In an appearance today on America's Newsroom, Fox News contributor Karl Rove expressed concern that President Obama's assertion of executive privilege over a set of Department of Justice internal documents was a novel expansion of the doctrine. The former senior advisor to President George W. Bush was ill-equipped to make this claim, as Bush invoked the privilege under similar circumstances while Rove was his top political advisor.
KARL ROVE, FOX NEWS CONTRIBUTOR: It's one thing to exert executive privilege over the actions of the President, and his aides, and the White House. It's another thing to exercise executive privilege with regard to aCabinet official, seemingly in a matter that according to the President up until now, had no connections with, no contact with, no communications with the White House. So I'm a little bit concerned about it. I think it's an overreach.
[...]
ROVE: This is a very long reach. I mean basically if the President is allowed to take the privilege that goes to the Executive Office of the President and extend it to a Cabinet department, then he can extend it to any branch of the government for any matter, even if there was no presidential or White House involvement. And I'm not certain that that's what the Founders thought about when they talked about executive privilege.
Rove either forgot that the first time Bush invoked executive privilege it was in regards to Justice Department internal documents, or was being deliberately deceptive. In December 2001 the New York Times reported:
President Bush invoked executive privilege today for the first time in his administration to block a Congressional committee trying to review documents about a decades-long scandal involving F.B.I. misuse of mob informants in Boston. His order also denied the committee access to internal Justice Department deliberations about President Bill Clinton's fund-raising tactics.

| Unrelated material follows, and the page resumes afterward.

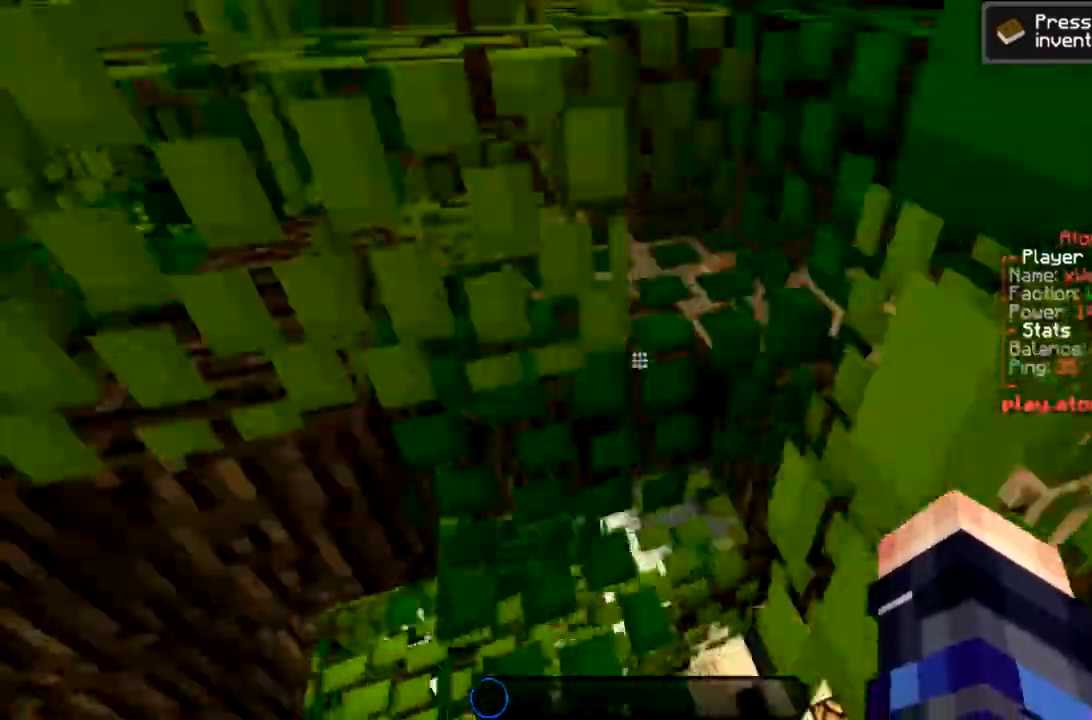
{"keys": [], "mouse": [], "events": [[167, "space", "up"]]}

As noted by law professor Peter Shane, an expert on the separation of powers, executive privilege routinely encompasses “documents generated anywhere in the executive branch”:
Executive privilege is really an umbrella concept that encompasses a variety of privileges. History's most famous claim of executive privilege -- President Richard Nixon's unsuccessful attempt to withhold the “Watergate tapes” -- was an example of “presidential privacy” privilege. That privilege covers executive communications when the president is involved.
The executive branch, however, historically claims a much broader privilege, the so-called “deliberative privilege.”
Deliberative privilege aims to protect documents generated anywhere in the executive branch that embody only the executive's internal deliberations, not final policy decisions. The current dispute involves “deliberative privilege.”
During his appearance, Rove also ran with the latest right-wing conspiracy, suggesting that Obama's assertion of executive privilege indicates that he was involved in Fast and Furious while the operation was ongoing. Media Matters has previously noted that these claims are false. The president asserted executive privilege only over documents created after the failed operation was ended.